## Prompt 1
Using the vector addition section below, decide whether each statement agrees with it: (a) complete working code for the examples is in RAJA/exercises/vector-addition_solution.cpp; (b) the loop body is passed to RAJA::forall as a function pointer; (c) the loop execution template method needs an execution policy template type. Answer yes or no for each, quoting the deciding words.
## Prompt 2
Name every variable that appears in the C-style loop shown in the vector addition section below.
## Prompt 3
Reproduce the stretch of the vector addition section below from "This section contains" through "the build directory.", word for word.

## Given text
Basic Loop Execution: Vector Addition¶

This section contains an exercise file RAJA/exercises/vector-addition.cpp for you to work through if you wish to get some practice with RAJA. The file RAJA/exercises/vector-addition_solution.cpp contains complete working code for the examples discussed in this section. You can use the solution file to check your work and for guidance if you get stuck. To build the exercises execute make vector-addition and make vector-addition_solution from the build directory.

Key RAJA features shown in this example are:

RAJA::forall loop execution template and execution policies

RAJA::TypedRangeSegment iteration space construct

In the example, we add two vectors ‘a’ and ‘b’ of length N and store the result in vector ‘c’. A simple C-style loop that does this is:

  for (int i = 0; i < N; ++i) {
    c_ref[i] = a[i] + b[i];
  }

RAJA Variants¶

For the RAJA variants of the vector addition kernel, we replace the C-style for-loop with a call to the RAJA::forall loop execution template method. The method takes an iteration space and the vector addition loop body as a C++ lambda expression. We pass the object:

RAJA::TypedRangeSegment<int>(0, N)

for the iteration space, which is contiguous sequence of integral values [0, N) (for more information about RAJA loop indexing concepts, see Indices, Segments, and IndexSets). The loop execution template method requires an execution policy template type that specifies how the loop is to run (for more information about RAJA execution policies, see Policies).

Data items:
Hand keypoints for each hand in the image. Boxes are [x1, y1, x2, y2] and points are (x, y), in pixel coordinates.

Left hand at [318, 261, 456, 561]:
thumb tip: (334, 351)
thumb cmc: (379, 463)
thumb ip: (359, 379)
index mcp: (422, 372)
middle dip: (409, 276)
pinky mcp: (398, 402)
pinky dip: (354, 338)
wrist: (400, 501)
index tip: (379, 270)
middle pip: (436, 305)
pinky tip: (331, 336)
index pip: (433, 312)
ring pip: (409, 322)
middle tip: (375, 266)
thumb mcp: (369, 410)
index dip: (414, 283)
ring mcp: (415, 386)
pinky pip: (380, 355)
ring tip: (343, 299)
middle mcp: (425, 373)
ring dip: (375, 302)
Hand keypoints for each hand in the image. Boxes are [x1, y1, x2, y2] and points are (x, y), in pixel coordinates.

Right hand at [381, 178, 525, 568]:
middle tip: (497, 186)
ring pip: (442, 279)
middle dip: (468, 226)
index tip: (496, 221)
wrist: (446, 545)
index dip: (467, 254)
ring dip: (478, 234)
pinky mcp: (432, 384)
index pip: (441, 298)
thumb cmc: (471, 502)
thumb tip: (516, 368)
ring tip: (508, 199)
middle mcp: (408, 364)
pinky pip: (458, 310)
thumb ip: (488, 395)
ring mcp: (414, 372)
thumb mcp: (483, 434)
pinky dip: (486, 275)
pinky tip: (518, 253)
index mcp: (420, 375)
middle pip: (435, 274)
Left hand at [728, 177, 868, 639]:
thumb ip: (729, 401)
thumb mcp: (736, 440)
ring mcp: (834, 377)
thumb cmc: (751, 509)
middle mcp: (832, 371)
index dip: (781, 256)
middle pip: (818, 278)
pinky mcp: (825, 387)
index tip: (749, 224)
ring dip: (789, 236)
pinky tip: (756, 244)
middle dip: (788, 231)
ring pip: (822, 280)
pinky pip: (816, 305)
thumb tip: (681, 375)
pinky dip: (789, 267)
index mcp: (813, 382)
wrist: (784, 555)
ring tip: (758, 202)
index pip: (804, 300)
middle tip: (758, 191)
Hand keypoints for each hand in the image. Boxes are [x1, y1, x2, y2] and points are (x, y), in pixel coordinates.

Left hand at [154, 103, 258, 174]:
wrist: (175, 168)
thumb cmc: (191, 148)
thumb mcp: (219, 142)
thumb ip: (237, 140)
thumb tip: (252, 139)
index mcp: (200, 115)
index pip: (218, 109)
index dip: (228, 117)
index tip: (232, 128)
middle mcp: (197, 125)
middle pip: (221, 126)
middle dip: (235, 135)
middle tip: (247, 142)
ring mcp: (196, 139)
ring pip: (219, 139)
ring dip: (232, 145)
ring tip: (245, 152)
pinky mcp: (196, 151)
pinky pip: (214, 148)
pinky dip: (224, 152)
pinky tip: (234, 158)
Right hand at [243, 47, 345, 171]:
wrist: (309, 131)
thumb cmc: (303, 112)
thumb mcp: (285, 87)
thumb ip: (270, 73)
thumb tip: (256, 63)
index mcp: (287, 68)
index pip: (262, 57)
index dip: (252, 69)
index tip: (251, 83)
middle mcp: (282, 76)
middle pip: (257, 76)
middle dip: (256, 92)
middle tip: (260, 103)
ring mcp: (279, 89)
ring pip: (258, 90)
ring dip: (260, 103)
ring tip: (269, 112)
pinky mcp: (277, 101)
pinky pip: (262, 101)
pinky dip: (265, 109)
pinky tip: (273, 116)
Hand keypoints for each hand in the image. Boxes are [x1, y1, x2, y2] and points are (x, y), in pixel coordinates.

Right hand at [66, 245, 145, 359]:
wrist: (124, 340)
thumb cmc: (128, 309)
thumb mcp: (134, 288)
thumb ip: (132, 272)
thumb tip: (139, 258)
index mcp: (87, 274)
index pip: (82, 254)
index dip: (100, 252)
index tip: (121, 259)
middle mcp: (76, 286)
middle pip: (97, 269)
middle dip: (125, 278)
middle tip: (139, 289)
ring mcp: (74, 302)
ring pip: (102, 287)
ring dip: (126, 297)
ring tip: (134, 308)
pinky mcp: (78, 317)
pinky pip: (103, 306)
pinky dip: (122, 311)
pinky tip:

## Solution 1
(a) Yes: "The file RAJA/exercises/vector-addition_solution.cpp contains complete working code for the examples discussed in this section."
(b) No: "The method takes an iteration space and the vector addition loop body as a C++ lambda expression."
(c) Yes: "The loop execution template method requires an execution policy template type that specifies how the loop is to run"

## Solution 2
i, N, c_ref, a, b

## Solution 3
This section contains an exercise file RAJA/exercises/vector-addition.cpp for you to work through if you wish to get some practice with RAJA. The file RAJA/exercises/vector-addition_solution.cpp contains complete working code for the examples discussed in this section. You can use the solution file to check your work and for guidance if you get stuck. To build the exercises execute make vector-addition and make vector-addition_solution from the build directory.